After this Walter Matthau – as unlikely a mainline star as Lee Marvin or Charles Bronson – never looked back. Unlike other major stars he never had to be completely trustworthy and was almost virtually responsible for bringing a severe dose of cynicism to the forefront of American acting. He could charm you if he set out to do so, but you better keep your wits about you because the chances are he would be robbing you blind.
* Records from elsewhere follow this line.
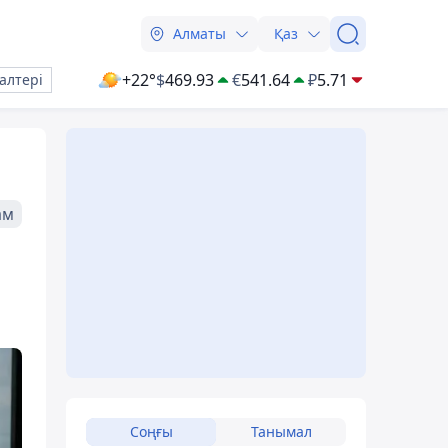
Алматы
Қаз
+22°
$
469.93
€
541.64
₽
5.71
алтері
ам
Соңғы
Танымал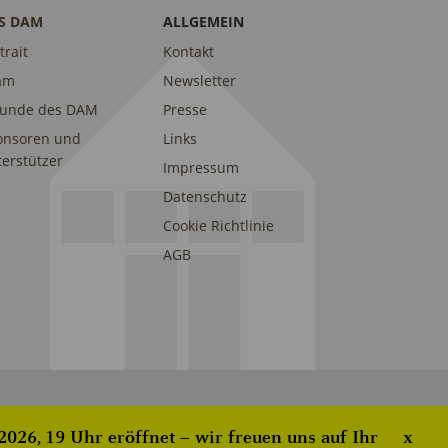
S DAM
ALLGEMEIN
trait
Kontakt
am
Newsletter
eunde des DAM
Presse
onsoren und
Links
erstützer
Impressum
Datenschutz
Cookie Richtlinie
AGB
026, 19 Uhr eröffnet – wir freuen uns auf Ihr
x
If The Odd Couple (1967) set the seal on one of Hollywood’s greatest comedy partnerships, The Fortune Cookie was where it all began. Lemmon isn’t bad, just out-acted, and we’ve seen his whiny/forlorn/dumb act many times before. Judi West (A Man Called Gannon, 1968) has the other plum role as the blonde who is anything but dumb and would have proved an ideal partner for Gringrich except he would have seen through her too easily. Ron Rich (Chubasco, 1968) plays the only other character who isn’t spun out of a cliché.

Below par Wilder redeemed by heavenly performance by Matthau.